It's timber is useful.


----------



## Lupus (Sep 4, 2011)

Thanks guys! Too bad all I saved was a bowl and it's my first one so it will end up scrap I'm sure. Got it drying outside with paint on it I'm actually wondering if it's going to crack the way I'm drying it. It's just sitting in the garage. Any idea when I could safely start cutting on it again?


----------



## TexasTimbers (Oct 17, 2006)

Chinaberry was one of my unspoken guesses but I just couldn't get there with the bark. I lived in Corpus Christi Texas for 6 years and we were covered up with Chinaberry and I just don't remember the bark looking anything like that, but it's been 40 years ago too so . . . .


----------



## ETWW (Mar 27, 2011)

TexasTimbers said:


> Chinaberry was one of my unspoken guesses but I just couldn't get there with the bark. I lived in Corpus Christi Texas for 6 years and we were covered up with Chinaberry and I just don't remember the bark looking anything like that, but it's been 40 years ago too so . . . .
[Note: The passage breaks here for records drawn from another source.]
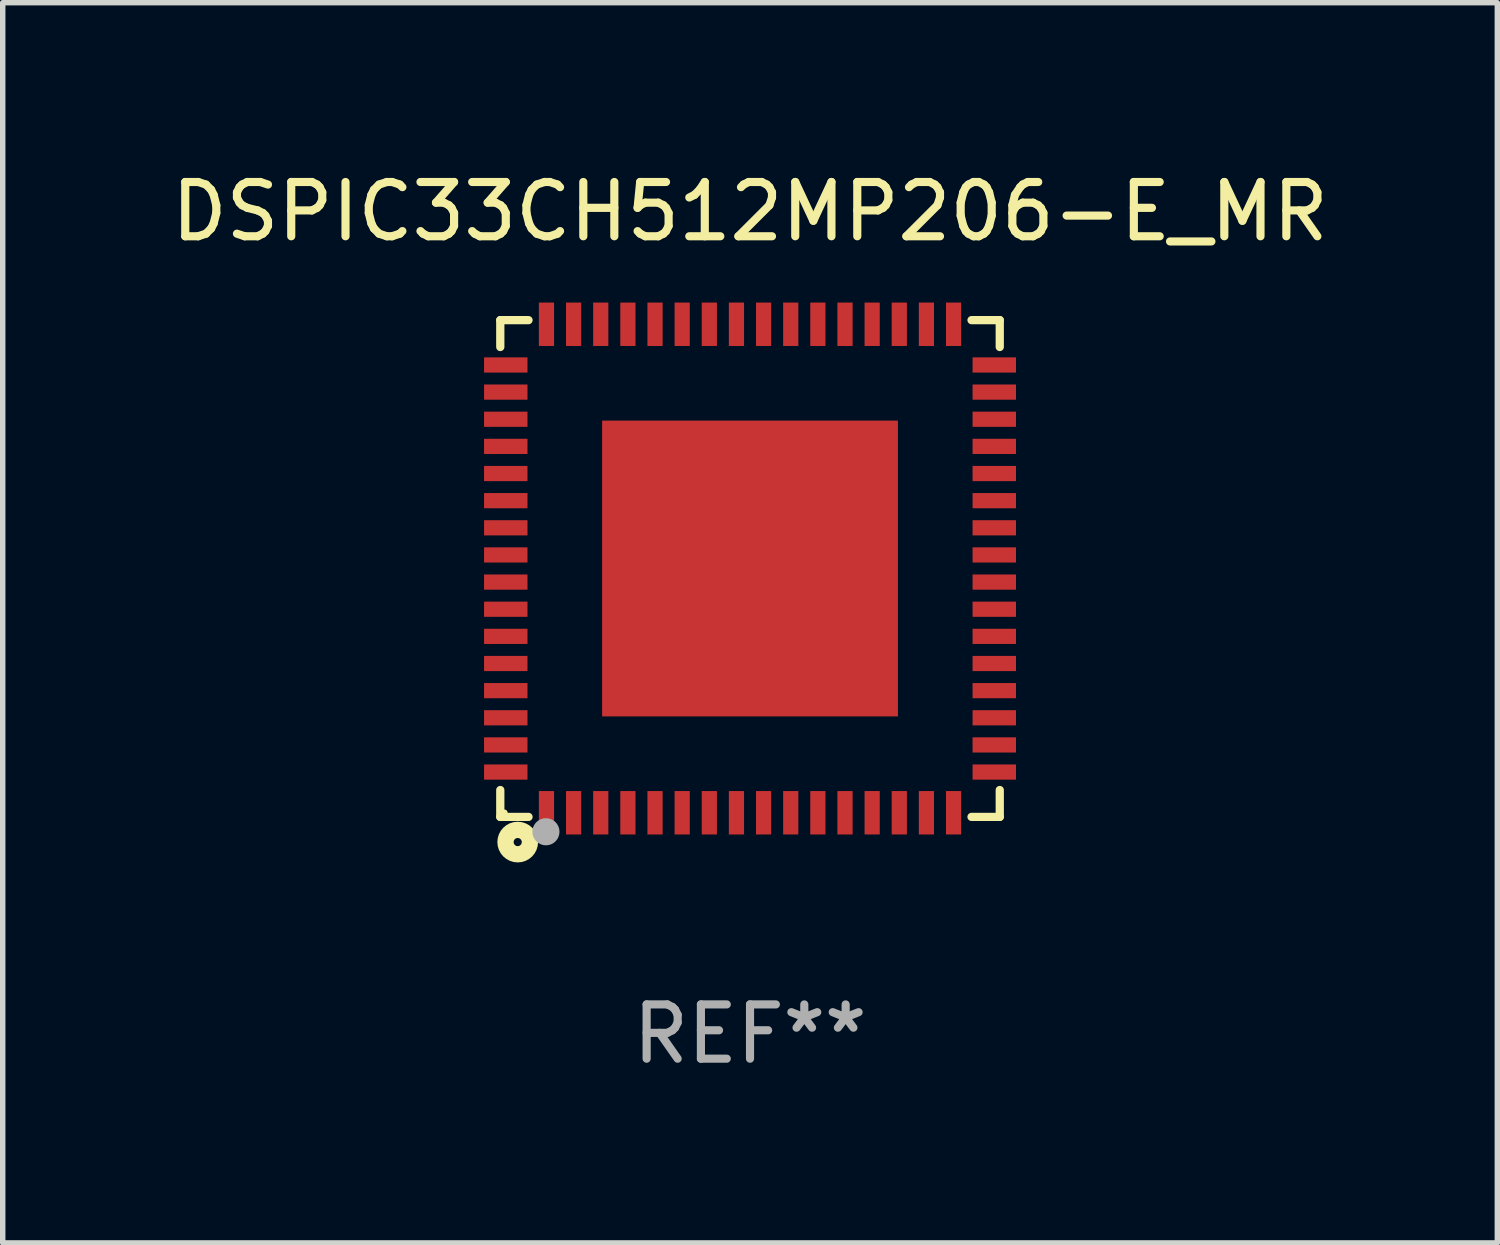
<source format=kicad_pcb>
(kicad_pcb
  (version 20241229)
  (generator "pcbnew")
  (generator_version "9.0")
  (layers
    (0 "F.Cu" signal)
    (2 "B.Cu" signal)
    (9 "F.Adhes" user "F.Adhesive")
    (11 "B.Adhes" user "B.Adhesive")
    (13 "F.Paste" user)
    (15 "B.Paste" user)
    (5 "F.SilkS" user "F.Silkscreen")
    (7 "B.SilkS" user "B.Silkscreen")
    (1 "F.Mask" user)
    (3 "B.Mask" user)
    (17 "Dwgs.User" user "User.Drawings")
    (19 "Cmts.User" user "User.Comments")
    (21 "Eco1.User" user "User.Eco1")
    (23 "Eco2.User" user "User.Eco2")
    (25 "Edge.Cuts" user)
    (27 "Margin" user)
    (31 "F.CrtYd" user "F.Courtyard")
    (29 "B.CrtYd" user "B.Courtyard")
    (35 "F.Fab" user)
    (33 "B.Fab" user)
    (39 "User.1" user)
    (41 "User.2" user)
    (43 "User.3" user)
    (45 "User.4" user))
  (footprint "DSPIC33CH512MP206-E_MR"
    (layer "F.Cu")
    (at 10.768 7.424)
    (property "Reference" "DSPIC33CH512MP206-E_MR" (at 0 -6.576 0) (layer "F.SilkS") (effects (font (size 1 1) (thickness 0.15))))
    (attr through_hole)
    (fp_line (start -4.601 -4.576) (end -4.081 -4.576) (stroke (width 0.152) (type solid)) (layer "F.SilkS"))
    (fp_line (start -4.601 -4.081) (end -4.601 -4.576) (stroke (width 0.152) (type solid)) (layer "F.SilkS"))
    (fp_line (start -4.601 4.081) (end -4.601 4.576) (stroke (width 0.152) (type solid)) (layer "F.SilkS"))
    (fp_line (start -4.601 4.576) (end -4.081 4.576) (stroke (width 0.152) (type solid)) (layer "F.SilkS"))
    (fp_line (start 4.601 -4.576) (end 4.081 -4.576) (stroke (width 0.152) (type solid)) (layer "F.SilkS"))
    (fp_line (start 4.601 -4.081) (end 4.601 -4.576) (stroke (width 0.152) (type solid)) (layer "F.SilkS"))
    (fp_line (start 4.601 4.081) (end 4.601 4.576) (stroke (width 0.152) (type solid)) (layer "F.SilkS"))
    (fp_line (start 4.601 4.576) (end 4.081 4.576) (stroke (width 0.152) (type solid)) (layer "F.SilkS"))
    (fp_circle (center -4.525 4.5) (end -4.495 4.5) (stroke (width 0.06) (type solid)) (fill no) (layer "F.SilkS"))
    (fp_circle (center -4.28 5.04) (end -4.205 5.04) (stroke (width 0.3) (type solid)) (fill no) (layer "F.SilkS"))
    (fp_circle (center -3.76 4.85) (end -3.635 4.85) (stroke (width 0.25) (type solid)) (fill no) (layer "F.Fab"))
    (fp_text user "REF**" (at 0 8.576 0) (layer "F.Fab") (effects (font (size 1 1) (thickness 0.15))))
    (pad "1" smd rect (at -3.75 4.5) (size 0.28 0.8) (layers "F.Cu" "F.Mask" "F.Paste"))
    (pad "2" smd rect (at -3.25 4.5) (size 0.28 0.8) (layers "F.Cu" "F.Mask" "F.Paste"))
    (pad "3" smd rect (at -2.75 4.5) (size 0.28 0.8) (layers "F.Cu" "F.Mask" "F.Paste"))
    (pad "4" smd rect (at -2.25 4.5) (size 0.28 0.8) (layers "F.Cu" "F.Mask" "F.Paste"))
    (pad "5" smd rect (at -1.75 4.5) (size 0.28 0.8) (layers "F.Cu" "F.Mask" "F.Paste"))
    (pad "6" smd rect (at -1.25 4.5) (size 0.28 0.8) (layers "F.Cu" "F.Mask" "F.Paste"))
    (pad "7" smd rect (at -0.75 4.5) (size 0.28 0.8) (layers "F.Cu" "F.Mask" "F.Paste"))
    (pad "8" smd rect (at -0.25 4.5) (size 0.28 0.8) (layers "F.Cu" "F.Mask" "F.Paste"))
    (pad "9" smd rect (at 0.25 4.5) (size 0.28 0.8) (layers "F.Cu" "F.Mask" "F.Paste"))
    (pad "10" smd rect (at 0.75 4.5) (size 0.28 0.8) (layers "F.Cu" "F.Mask" "F.Paste"))
    (pad "11" smd rect (at 1.25 4.5) (size 0.28 0.8) (layers "F.Cu" "F.Mask" "F.Paste"))
    (pad "12" smd rect (at 1.75 4.5) (size 0.28 0.8) (layers "F.Cu" "F.Mask" "F.Paste"))
    (pad "13" smd rect (at 2.25 4.5) (size 0.28 0.8) (layers "F.Cu" "F.Mask" "F.Paste"))
    (pad "14" smd rect (at 2.75 4.5) (size 0.28 0.8) (layers "F.Cu" "F.Mask" "F.Paste"))
    (pad "15" smd rect (at 3.25 4.5) (size 0.28 0.8) (layers "F.Cu" "F.Mask" "F.Paste"))
    (pad "16" smd rect (at 3.75 4.5) (size 0.28 0.8) (layers "F.Cu" "F.Mask" "F.Paste"))
    (pad "17" smd rect (at 4.5 3.75) (size 0.8 0.28) (layers "F.Cu" "F.Mask" "F.Paste"))
    (pad "18" smd rect (at 4.5 3.25) (size 0.8 0.28) (layers "F.Cu" "F.Mask" "F.Paste"))
    (pad "19" smd rect (at 4.5 2.75) (size 0.8 0.28) (layers "F.Cu" "F.Mask" "F.Paste"))
    (pad "20" smd rect (at 4.5 2.25) (size 0.8 0.28) (layers "F.Cu" "F.Mask" "F.Paste"))
    (pad "21" smd rect (at 4.5 1.75) (size 0.8 0.28) (layers "F.Cu" "F.Mask" "F.Paste"))
    (pad "22" smd rect (at 4.5 1.25) (size 0.8 0.28) (layers "F.Cu" "F.Mask" "F.Paste"))
    (pad "23" smd rect (at 4.5 0.75) (size 0.8 0.28) (layers "F.Cu" "F.Mask" "F.Paste"))
    (pad "24" smd rect (at 4.5 0.25) (size 0.8 0.28) (layers "F.Cu" "F.Mask" "F.Paste"))
    (pad "25" smd rect (at 4.5 -0.25) (size 0.8 0.28) (layers "F.Cu" "F.Mask" "F.Paste"))
    (pad "26" smd rect (at 4.5 -0.75) (size 0.8 0.28) (layers "F.Cu" "F.Mask" "F.Paste"))
    (pad "27" smd rect (at 4.5 -1.25) (size 0.8 0.28) (layers "F.Cu" "F.Mask" "F.Paste"))
    (pad "28" smd rect (at 4.5 -1.75) (size 0.8 0.28) (layers "F.Cu" "F.Mask" "F.Paste"))
    (pad "29" smd rect (at 4.5 -2.25) (size 0.8 0.28) (layers "F.Cu" "F.Mask" "F.Paste"))
    (pad "30" smd rect (at 4.5 -2.75) (size 0.8 0.28) (layers "F.Cu" "F.Mask" "F.Paste"))
    (pad "31" smd rect (at 4.5 -3.25) (size 0.8 0.28) (layers "F.Cu" "F.Mask" "F.Paste"))
    (pad "32" smd rect (at 4.5 -3.75) (size 0.8 0.28) (layers "F.Cu" "F.Mask" "F.Paste"))
    (pad "33" smd rect (at 3.75 -4.5) (size 0.28 0.8) (layers "F.Cu" "F.Mask" "F.Paste"))
    (pad "34" smd rect (at 3.25 -4.5) (size 0.28 0.8) (layers "F.Cu" "F.Mask" "F.Paste"))
    (pad "35" smd rect (at 2.75 -4.5) (size 0.28 0.8) (layers "F.Cu" "F.Mask" "F.Paste"))
    (pad "36" smd rect (at 2.25 -4.5) (size 0.28 0.8) (layers "F.Cu" "F.Mask" "F.Paste"))
    (pad "37" smd rect (at 1.75 -4.5) (size 0.28 0.8) (layers "F.Cu" "F.Mask" "F.Paste"))
    (pad "38" smd rect (at 1.25 -4.5) (size 0.28 0.8) (layers "F.Cu" "F.Mask" "F.Paste"))
    (pad "39" smd rect (at 0.75 -4.5) (size 0.28 0.8) (layers "F.Cu" "F.Mask" "F.Paste"))
    (pad "40" smd rect (at 0.25 -4.5) (size 0.28 0.8) (layers "F.Cu" "F.Mask" "F.Paste"))
    (pad "41" smd rect (at -0.25 -4.5) (size 0.28 0.8) (layers "F.Cu" "F.Mask" "F.Paste"))
    (pad "42" smd rect (at -0.75 -4.5) (size 0.28 0.8) (layers "F.Cu" "F.Mask" "F.Paste"))
    (pad "43" smd rect (at -1.25 -4.5) (size 0.28 0.8) (layers "F.Cu" "F.Mask" "F.Paste"))
    (pad "44" smd rect (at -1.75 -4.5) (size 0.28 0.8) (layers "F.Cu" "F.Mask" "F.Paste"))
    (pad "45" smd rect (at -2.25 -4.5) (size 0.28 0.8) (layers "F.Cu" "F.Mask" "F.Paste"))
    (pad "46" smd rect (at -2.75 -4.5) (size 0.28 0.8) (layers "F.Cu" "F.Mask" "F.Paste"))
    (pad "47" smd rect (at -3.25 -4.5) (size 0.28 0.8) (layers "F.Cu" "F.Mask" "F.Paste"))
    (pad "48" smd rect (at -3.75 -4.5) (size 0.28 0.8) (layers "F.Cu" "F.Mask" "F.Paste"))
    (pad "49" smd rect (at -4.5 -3.75) (size 0.8 0.28) (layers "F.Cu" "F.Mask" "F.Paste"))
    (pad "50" smd rect (at -4.5 -3.25) (size 0.8 0.28) (layers "F.Cu" "F.Mask" "F.Paste"))
    (pad "51" smd rect (at -4.5 -2.75) (size 0.8 0.28) (layers "F.Cu" "F.Mask" "F.Paste"))
    (pad "52" smd rect (at -4.5 -2.25) (size 0.8 0.28) (layers "F.Cu" "F.Mask" "F.Paste"))
    (pad "53" smd rect (at -4.5 -1.75) (size 0.8 0.28) (layers "F.Cu" "F.Mask" "F.Paste"))
    (pad "54" smd rect (at -4.5 -1.25) (size 0.8 0.28) (layers "F.Cu" "F.Mask" "F.Paste"))
    (pad "55" smd rect (at -4.5 -0.75) (size 0.8 0.28) (layers "F.Cu" "F.Mask" "F.Paste"))
    (pad "56" smd rect (at -4.5 -0.25) (size 0.8 0.28) (layers "F.Cu" "F.Mask" "F.Paste"))
    (pad "57" smd rect (at -4.5 0.25) (size 0.8 0.28) (layers "F.Cu" "F.Mask" "F.Paste"))
    (pad "58" smd rect (at -4.5 0.75) (size 0.8 0.28) (layers "F.Cu" "F.Mask" "F.Paste"))
    (pad "59" smd rect (at -4.5 1.25) (size 0.8 0.28) (layers "F.Cu" "F.Mask" "F.Paste"))
    (pad "60" smd rect (at -4.5 1.75) (size 0.8 0.28) (layers "F.Cu" "F.Mask" "F.Paste"))
    (pad "61" smd rect (at -4.5 2.25) (size 0.8 0.28) (layers "F.Cu" "F.Mask" "F.Paste"))
    (pad "62" smd rect (at -4.5 2.75) (size 0.8 0.28) (layers "F.Cu" "F.Mask" "F.Paste"))
    (pad "63" smd rect (at -4.5 3.25) (size 0.8 0.28) (layers "F.Cu" "F.Mask" "F.Paste"))
    (pad "64" smd rect (at -4.5 3.75) (size 0.8 0.28) (layers "F.Cu" "F.Mask" "F.Paste"))
    (pad "65" smd rect (at 0 0) (size 5.45 5.45) (layers "F.Cu" "F.Mask" "F.Paste")))
  (gr_rect
    (start -3 -3)
    (end 24.536 19.849)
    (stroke (width 0.1) (type default))
    (fill no)
    (layer "Edge.Cuts")))
</source>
Young Chinaberry trees have a much smoother bark but mature ones look like the one shown in the first pic. In fact, there's an old Chinaberry that fell down across the fence behind my house. I just went and looked at it and it is very similar to the picture.

FYI, the Chinaberry is in the Mahogany family and the wood can be really attractive, even if the tree itself is pretty fugly. I've never worked with it, though, so have no idea as to workability.


----------



## TexasTimbers (Oct 17, 2006)

ETWW said:


> ... I've never worked with it, though, so have no idea as to workability.



This is a quote from two of the experienced turners at my site when asked how Chinaberry turns by another member:



rbaccus said:


> *rbaccus Wrote:* (Yesterday 09:18 PM)
> The stuff turns real good--medium hardness--escaped tropical shadetree. always one around old houseplaces. big bueatiful flowers and yellow berries. turns real good green or wet. not so much dry--dusty and chippy. keep mine in mom's water lilly pond with a lot of woods. ------------------old forester :biggrin:





West River WoodWorks said:


> *West River WoodWorks Wrote: *(Yesterday 10:33 PM)
> Just so happens that i was working with the same stuff today!:yipee: It cuts amazingly well and has great colors and figure. I cant wait to get a chance to turn some of it! :yipee:


You're right the stuff is gorgeous. Member Joe Rebuild in Florida, who is also a member here has some for sale. He may have already posted this picture here I don't know, but I'm sure he won't mind me showing off his wood. I labeled the photos so no one could mistake them as mine (although I am dickering for one of them  )


----------



## SaltyDog (Mar 14, 2012)

Just ran a piece of Chinaberry through the planer. it'll be my first time working with it, It does look nice.

Central Florida


----------



## FarmerJim (Mar 22, 2012)

In the pic, kindof looks like cherry!


----------



## bob sacamano (Jan 24, 2012)

im wondering if im the only one on this site who CANT identify any tree unless im looking at the grain. cherry walnut mahogany etc --- i have NO clue what they look like when theyre alive. but i do know a palm , pine and silver dollar .


----------